The legacy of Preston and his family now is to educate others about the dangers of synthetic drugs and the so-called research chemicals. Synthetic drugs are those that are made to mimic illicit, unlawful drugs at a fraction of the price. The producers say they are manufactured for the purpose of medical research, but there is no evidence of them being used for medical research anywhere in the world. There are psychoactive or hallucinogenic party drugs worth millions of dollars coming into Australia on a daily basis. Unlike with pharmaceutical drugs, no measurements are used during manufacture, making the finished product different in compound every time they are made. Online ordering and rapid delivery by door-to-door couriers currently make purchasing too accessible. With limited detection methods, the amount coming into Australia is on the increase. The scourge is already having unprecedented effects on individuals in our community and, as I said, Perth has become the ice capital of Australia. An education program on the negative effects that substance abuse, particularly of synthetic psychoactive substances, has on people and society needs to be made available to these people to make them aware of what's going on.
I mentioned a program being run in the US, and I'll briefly touch on that. I will read from the paper 'Thomas and Stacey Siebel Foundation and the Meth Project', from the Stanford Graduate School of Business:
On a beautiful sunny day in November, with a hint of snow on the ground, Tom Siebel, founder of Siebel Systems, was bird hunting in Montana where he has resided part-time for over 40 years. While out in the fields, Siebel and his friend John Stevens, a sheriff in Cascade County, discussed how methamphetamine ("meth"), a highly potent and addictive synthetic stimulant, had become a significant problem for law enforcement in the state. Siebel’s friend told him that the county's 17 sheriffs spent nearly all of their time busting meth labs. In 2005, Montana was ranked number five in the country for meth abuse and half of the children in the state placed in foster care were removed from their homes for reasons related to meth. Montana was not alone, however; at the national level, the meth problem was also severe. Meth had become the leading drug threat to the United States, according to the U.S. Department of Justice's National Drug Intelligence Center (NDIC).

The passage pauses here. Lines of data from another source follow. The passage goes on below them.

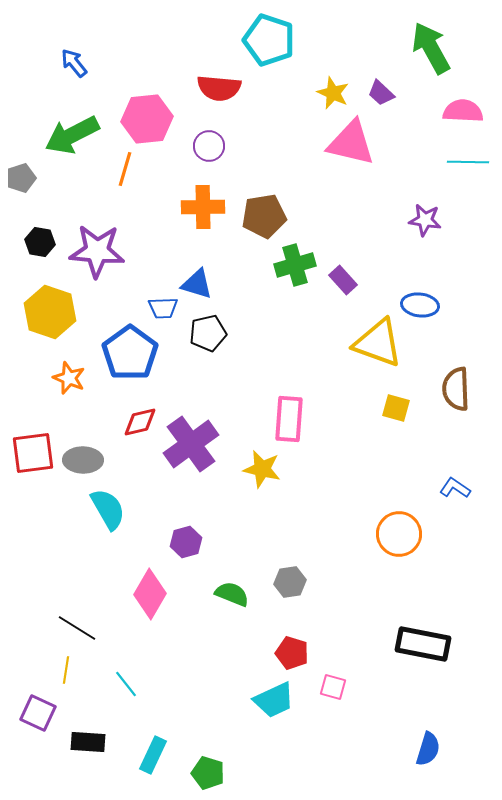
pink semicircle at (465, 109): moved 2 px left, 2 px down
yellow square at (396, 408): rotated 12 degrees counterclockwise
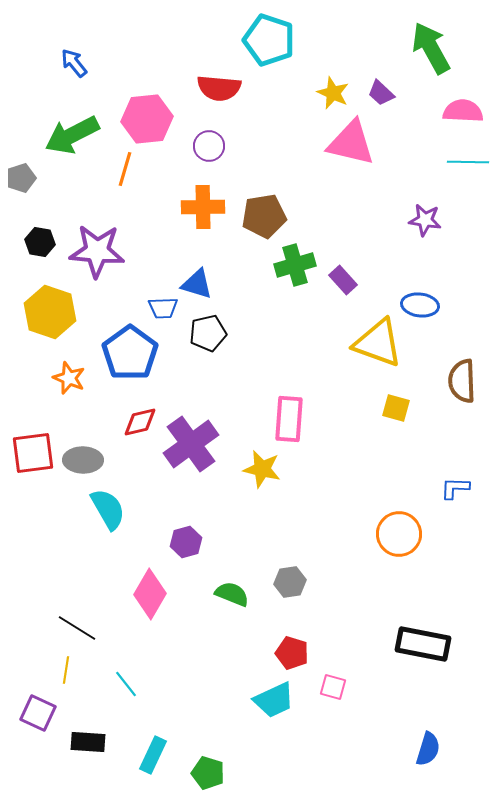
brown semicircle at (456, 389): moved 6 px right, 8 px up
blue L-shape at (455, 488): rotated 32 degrees counterclockwise
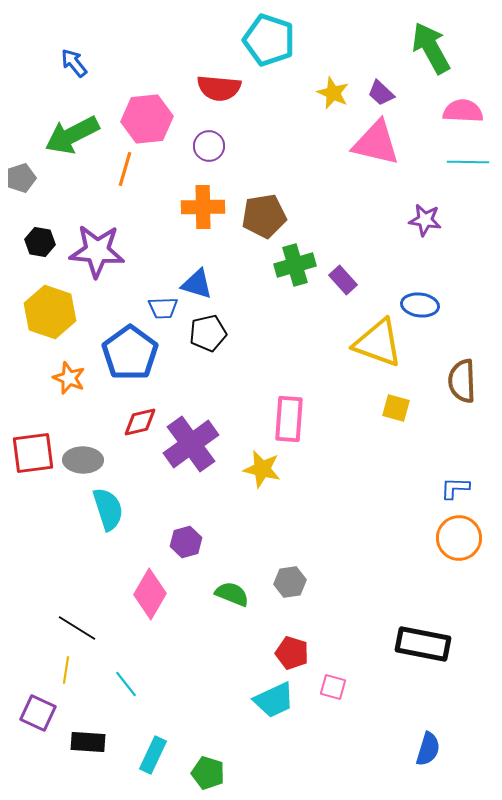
pink triangle at (351, 143): moved 25 px right
cyan semicircle at (108, 509): rotated 12 degrees clockwise
orange circle at (399, 534): moved 60 px right, 4 px down
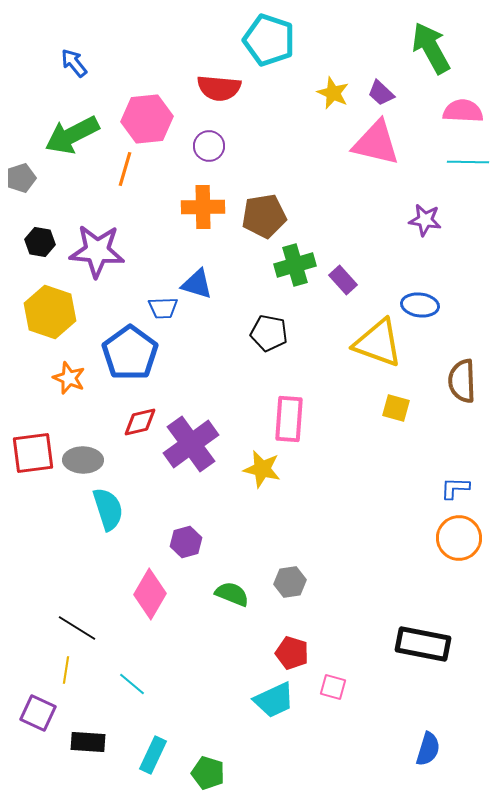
black pentagon at (208, 333): moved 61 px right; rotated 24 degrees clockwise
cyan line at (126, 684): moved 6 px right; rotated 12 degrees counterclockwise
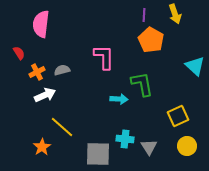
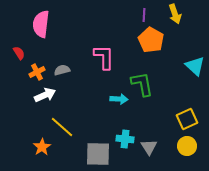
yellow square: moved 9 px right, 3 px down
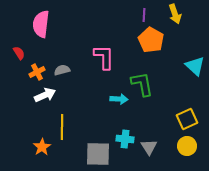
yellow line: rotated 50 degrees clockwise
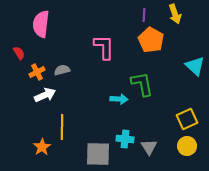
pink L-shape: moved 10 px up
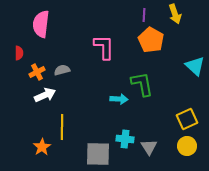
red semicircle: rotated 32 degrees clockwise
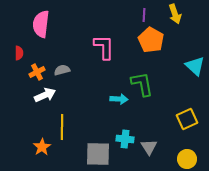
yellow circle: moved 13 px down
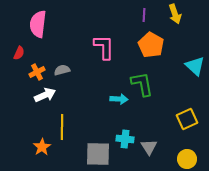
pink semicircle: moved 3 px left
orange pentagon: moved 5 px down
red semicircle: rotated 24 degrees clockwise
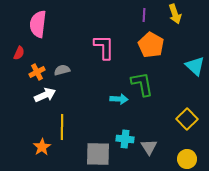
yellow square: rotated 20 degrees counterclockwise
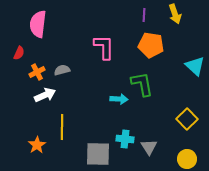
orange pentagon: rotated 20 degrees counterclockwise
orange star: moved 5 px left, 2 px up
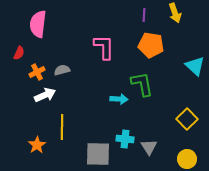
yellow arrow: moved 1 px up
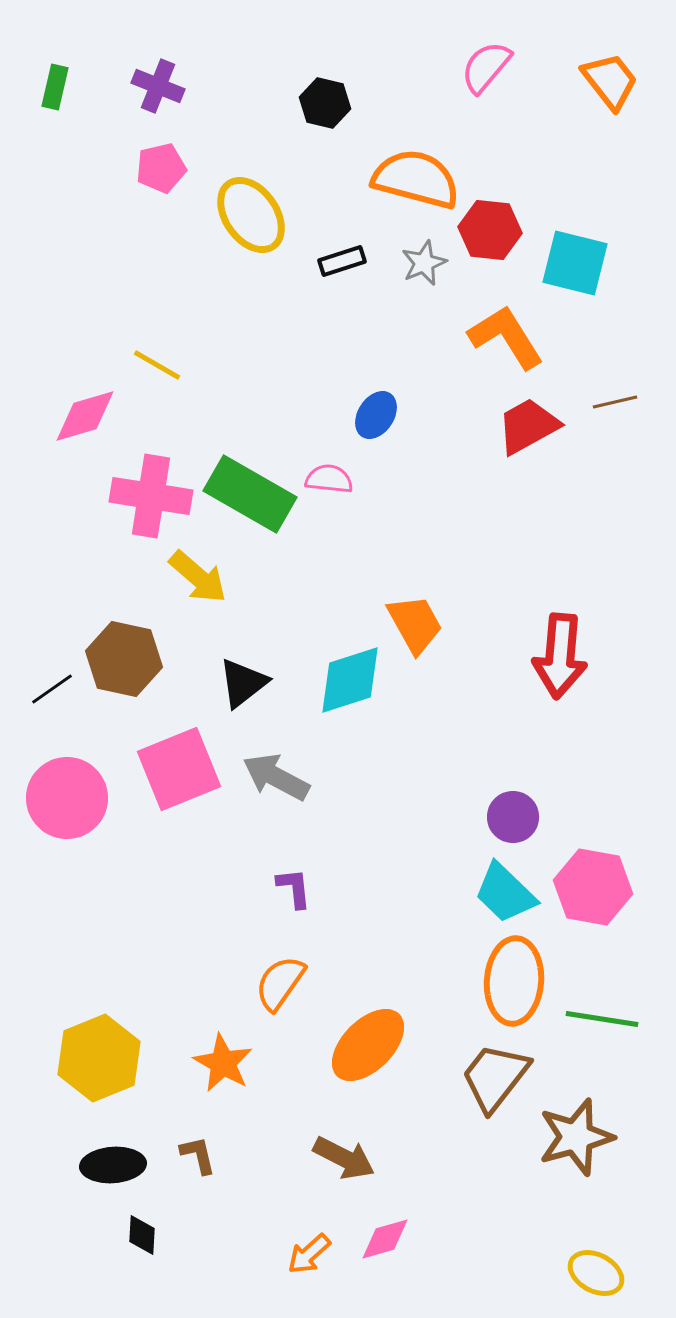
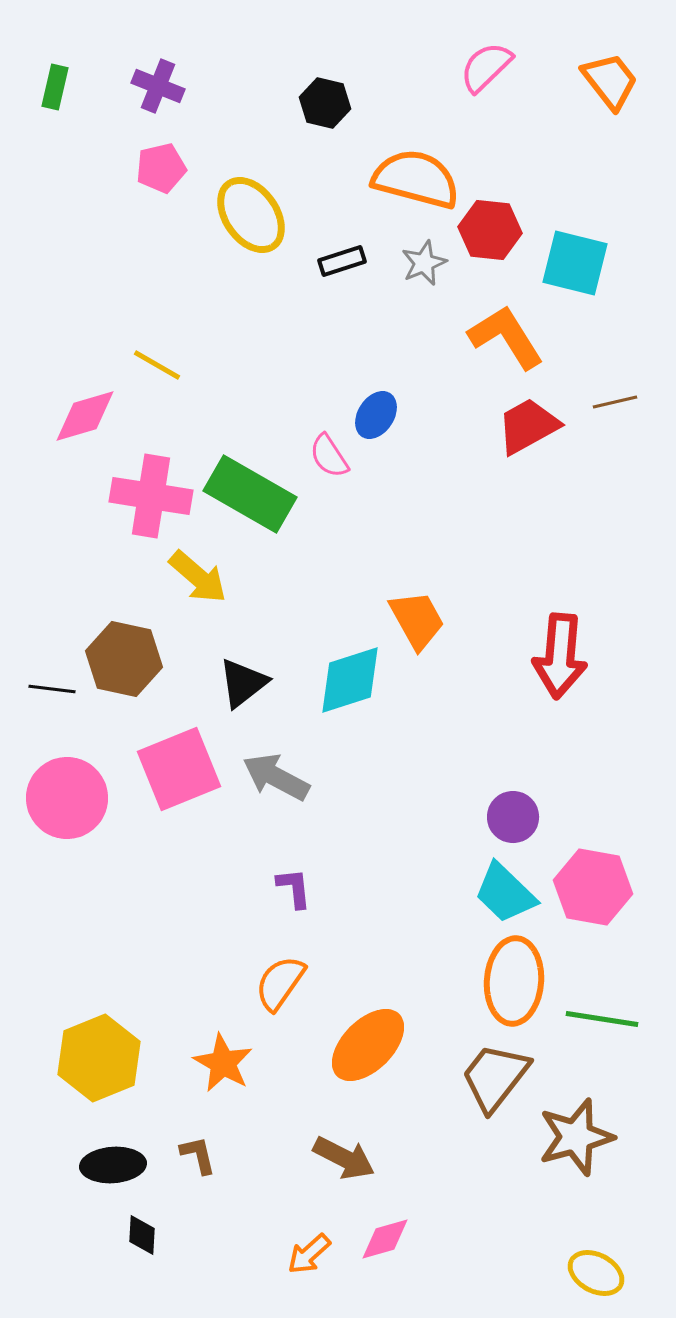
pink semicircle at (486, 67): rotated 6 degrees clockwise
pink semicircle at (329, 479): moved 23 px up; rotated 129 degrees counterclockwise
orange trapezoid at (415, 624): moved 2 px right, 4 px up
black line at (52, 689): rotated 42 degrees clockwise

At lunch with his friend later that day, Siebel recalled: "For some reason, I just asked him, 'John, how do you make this meth?' He told me that you go to the hardware store, buy a gallon of Coleman lantern fuel, then you go to Walmart and buy a bunch of Sudafed tablets, then you put the Coleman lantern fuel in a pot, grind up the Sudafed tablets, and you put that in the pot. You then take some red road flares out of the back of your pickup truck, take the insides of that and put it in the pot. Then you go to the garage and get some acetone and put about a quarter-cup of that in. Then you go under the sink and put some Drano in the pot, take lithium out of the rechargeable batteries from your Sony camera, put that in the pot, and then you mix that and boil it and what's left is a white powder and that is methamphetamine." Siebel said Stevens' description of how meth was manufactured affected him at a visceral level, and the challenge facing law enforcement in dealing with meth got his attention. Thus in 2005, he and the Siebel Foundation team—including Executive Director Nitsa Zuppas—established the Meth Project to address the problem.
I'm running out of time, but I know there are no other coalition speakers after me, so I'll be back in five minutes to finish the story.